Exercise directions: If a line in the listing carries the word "cuchilla", return a copy of that line.

• • •

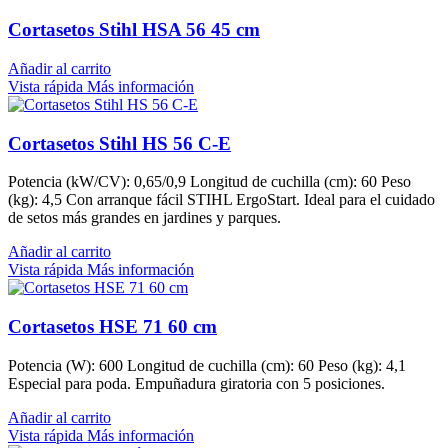
Cortasetos Stihl HSA 56 45 cm
Añadir al carrito
Vista rápida
Más información
Cortasetos Stihl HS 56 C-E
Potencia (kW/CV): 0,65/0,9 Longitud de cuchilla (cm): 60 Peso
(kg): 4,5 Con arranque fácil STIHL ErgoStart. Ideal para el cuidado
de setos más grandes en jardines y parques.
Añadir al carrito
Vista rápida
Más información
Cortasetos HSE 71 60 cm
Potencia (W): 600 Longitud de cuchilla (cm): 60 Peso (kg): 4,1
Especial para poda. Empuñadura giratoria con 5 posiciones.
Añadir al carrito
Vista rápida
Más información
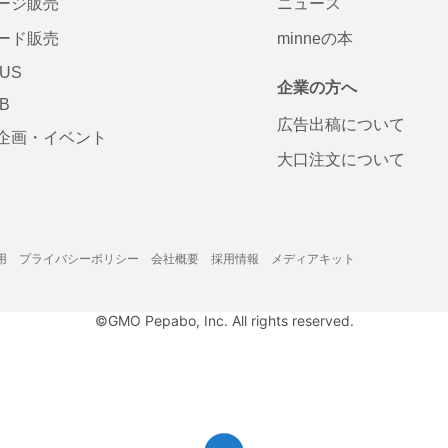
ージ販売
ニュース
ード販売
minneの本
LUS
企業の方へ
AB
広告出稿について
企画・イベント
大口注文について
用
プライバシーポリシー
会社概要
採用情報
メディアキット
©GMO Pepabo, Inc. All rights reserved.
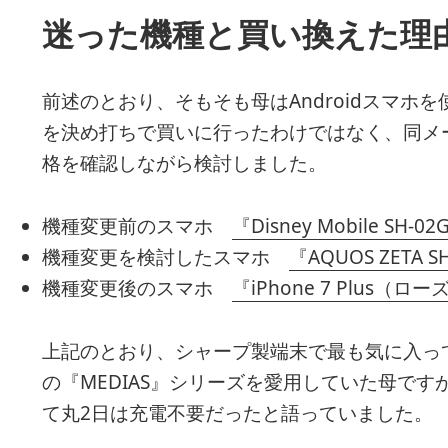
迷った機種と買い換えた理
前述のとおり、そもそも母はAndroidスマホを使っ
を決め打ちで買いに行ったわけではなく、同メーカ
格を確認しながら検討しました。
機種変更前のスマホ
『Disney Mobile SH-02
機種変更を検討したスマホ
『AQUOS ZETA S
機種変更後のスマホ
『iPhone 7 Plus（
上記のとおり、シャープ製端末で最も気に入っ
の『MEDIAS』シリーズを愛用していた母です
て丸2日は充電不要だったと語っていました。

• • •

Completed task:
Potencia (kW/CV): 0,65/0,9 Longitud de cuchilla (cm): 60 Peso
Potencia (W): 600 Longitud de cuchilla (cm): 60 Peso (kg): 4,1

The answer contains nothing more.